● **Task directions**: Could you reproduce the listing below line for line, with every character unchanged?

● **Source material**:
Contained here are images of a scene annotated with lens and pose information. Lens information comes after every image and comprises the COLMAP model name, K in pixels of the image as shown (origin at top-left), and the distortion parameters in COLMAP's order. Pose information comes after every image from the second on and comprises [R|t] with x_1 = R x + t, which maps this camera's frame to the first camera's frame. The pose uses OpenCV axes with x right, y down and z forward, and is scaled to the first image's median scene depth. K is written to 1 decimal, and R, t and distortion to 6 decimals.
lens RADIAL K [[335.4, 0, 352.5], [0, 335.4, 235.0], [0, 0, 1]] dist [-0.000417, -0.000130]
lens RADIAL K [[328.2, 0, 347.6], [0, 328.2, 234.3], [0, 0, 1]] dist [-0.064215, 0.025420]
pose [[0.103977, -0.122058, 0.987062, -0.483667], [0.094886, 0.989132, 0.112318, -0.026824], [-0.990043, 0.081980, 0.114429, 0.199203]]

● **Exercise response**:
Contained here are images of a scene annotated with lens and pose information. Lens information comes after every image and comprises the COLMAP model name, K in pixels of the image as shown (origin at top-left), and the distortion parameters in COLMAP's order. Pose information comes after every image from the second on and comprises [R|t] with x_1 = R x + t, which maps this camera's frame to the first camera's frame. The pose uses OpenCV axes with x right, y down and z forward, and is scaled to the first image's median scene depth. K is written to 1 decimal, and R, t and distortion to 6 decimals.
lens RADIAL K [[335.4, 0, 352.5], [0, 335.4, 235.0], [0, 0, 1]] dist [-0.000417, -0.000130]
lens RADIAL K [[328.2, 0, 347.6], [0, 328.2, 234.3], [0, 0, 1]] dist [-0.064215, 0.025420]
pose [[0.103977, -0.122058, 0.987062, -0.483667], [0.094886, 0.989132, 0.112318, -0.026824], [-0.990043, 0.081980, 0.114429, 0.199203]]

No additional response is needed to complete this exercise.